There are a universal code of ethic that all we have to respect, the refugee process is not a joke, and since the experience and perspective of live in Toronto I saw many cases of people from many countries, NOT ONLY mexicans cheating the refugee claim process, a liar is a liar, doesn’t matter the country or background, also an ass hold is always an ass hold as is your case doesn’t whoever that you are...was that clear?!
Send me your coordinates and I’ll explain you face to face....MF!!!

PaxCanadiana said...

I contest the claim of the company you work for that they never found anybody qualified in Canada to work for them. I say that because that is the usual line given by the business community to import cheaper labour outside the country. A good example is the IT industry. You may also be surprised to learn that Canada has the most university educated and college educated workforce in all of the industrialized world which includes Japan, the United States, and Germany. So to tell me that they found no one qualified enough in Canada seems to be a stretching of the truth.

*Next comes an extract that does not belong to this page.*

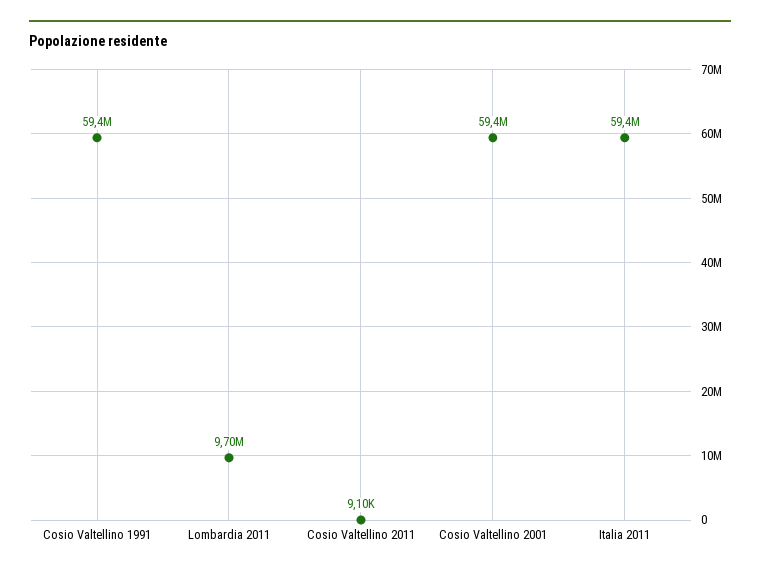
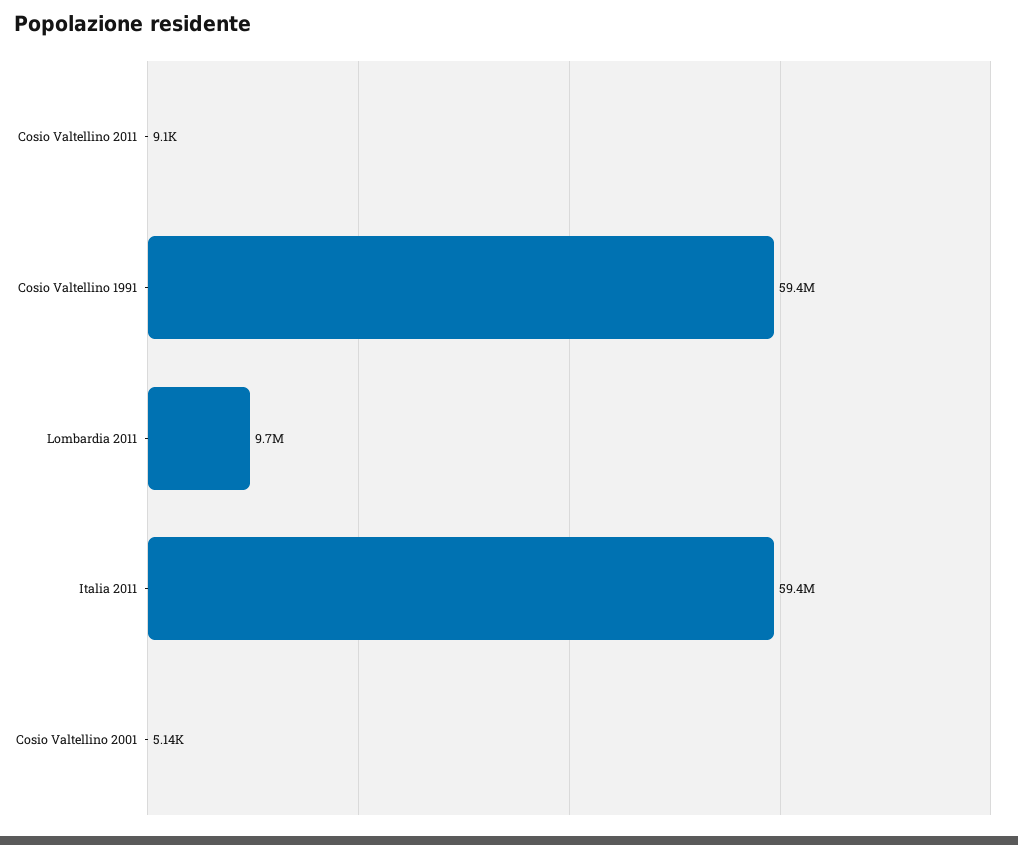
Cosio Valtellino 2001: 59400000 -> 5140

Also, your acceptable command of the English language makes me all the more suspicious of your superior qualifications. I'd figure your company, the one that makes "million$", would hire someone who wrote in the English language as well as they spoke it. Are you sure you were the best qualified and not just the cheapest?

Mexico may be corrupt but does that warrant a refugee claim? No it doesn't. Mexico may not be the best place to live but it is not horrible enough for any middle class Mexican to be making a refugee claim. And Canada's refugee determination system has been so broadened that is goes beyond what the UN convention on refugees states. If Canada actually applied the UN convention on refugees, to the letter, for every Mexican refugee claimant then every one of them would be turned away at the boarder.

There are a universal code of ethic that all we have to respect, the refugee process is not a joke, and since the experience and perspective of live in Toronto I saw many cases of people from many countries, NOT ONLY mexicans cheating the refugee claim process, a liar is a liar,

Canada's refugee system is a joke if middle class Mexicans can make successful refugee claims.

Also, the illegal mass immigration of Mexicans into the United States is creating a volatile situation that I do not want replicated here. Canada's immigration system is not another form of foreign aid.

Anonymous said...

Before I make any comments on the subject I must warn you that my written English is as terrible as my spoken, despite of which I would really like to say something on this particular subject.
I´m a mexican as well, and what really makes me sad is not what the article poses but instead the lack of objectivity on both sides. As a mexican; living in Mexico, I understand and empathize with the people that´s leaving the country in order to find a healthier and safer way of living. I think about that quite often. But there are jurisdictional frames that regulate such actions which is why all of us can actually have some order and a grater deal of security. That´s why I understand, the perspective of the articles author as well. What I dont understand is why us humans always have to recur to our egos in order to make our selves clear. Why don't we just stop seeing each others as canadian or mexican, with different interests, and start to feel each others as human beings, a more emphatic and less defensive kind of sight.

PaxCanadiana said...

Why don't we just stop seeing each others as canadian or mexican, with different interests, and start to feel each others as human beings, a more emphatic and less defensive kind of sight.Because the real world doesn't operate that way. People seek belonging and find it in ethnic, religious, racial, and national identities and find pride in that and there's nothing wrong with that either.

Immigrant groups in Toronto are culturally chauvinistic and display no real intent to assimilate. They speak lovingly of their "home" country and they revel in their differences and being the "other" and then complain that they are not accepted as being Canadian. Well, what did you expect?